How parikshan turns this into a learning loop
This problem is the canonical entry point to backtracking on the platform: hint 4 spells out the entire DFS, but you should never need it. Practice mode lets you iterate freely with AI assistance, ask the assistant to Explain the apply/undo loop, Find Bugs in your base case, or Optimise your recursion to the iterative form. Exam mode flips the cost: every AI request docks integrity, so you write the skeleton from memory. If you can write letter-combinations-phone from a blank file in under two minutes in exam mode, the apply / recurse / undo pattern is yours and you are ready for subsets, permutations, and combination-sum.
In the AI-integrated workspace
Three things to verify in agent-generated code:
- The keypad map is alphabetical in each value, so the iteration order produces sorted output without a post-sort.
- The recursion records
''.join(path), not the list itself, and not a stale shared reference. - The iterative variant is preferable in Python; if the agent writes the recursion, ask whether the iterative form is acceptable.
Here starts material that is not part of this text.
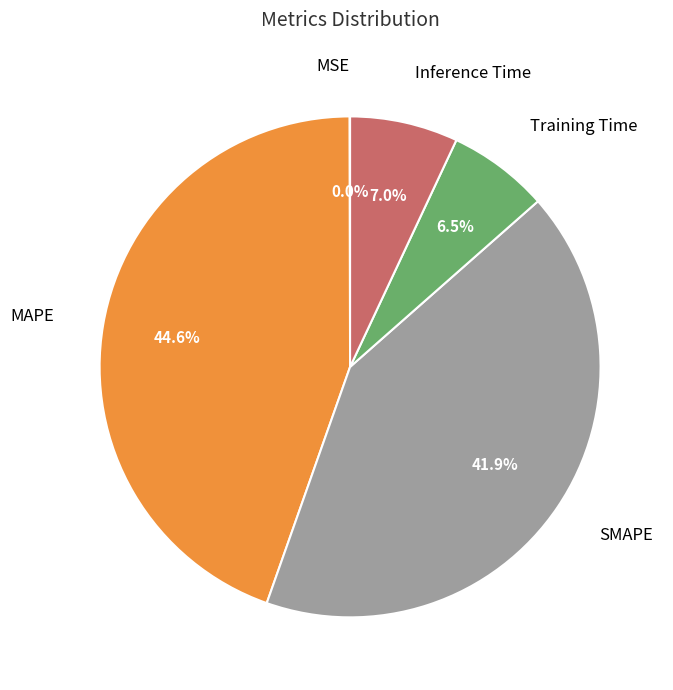

Which slice is the largest?

MAPE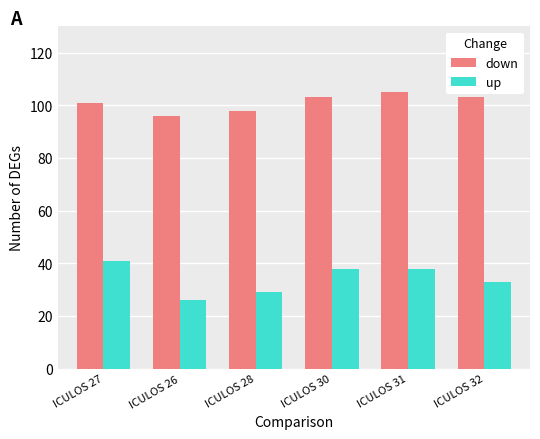

Count the number of data series in this chart.

2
In production code it is almost always faster.
letter-combinations-phone is the simplest backtracking problem you can name out loud. The skill is to spot, in 50 lines of agent-generated code, that it is exactly this problem under a different name, and to swap in five lines of itertools.product instead. That recognition is what separates senior engineers who direct agents from juniors who review agent diffs line by line.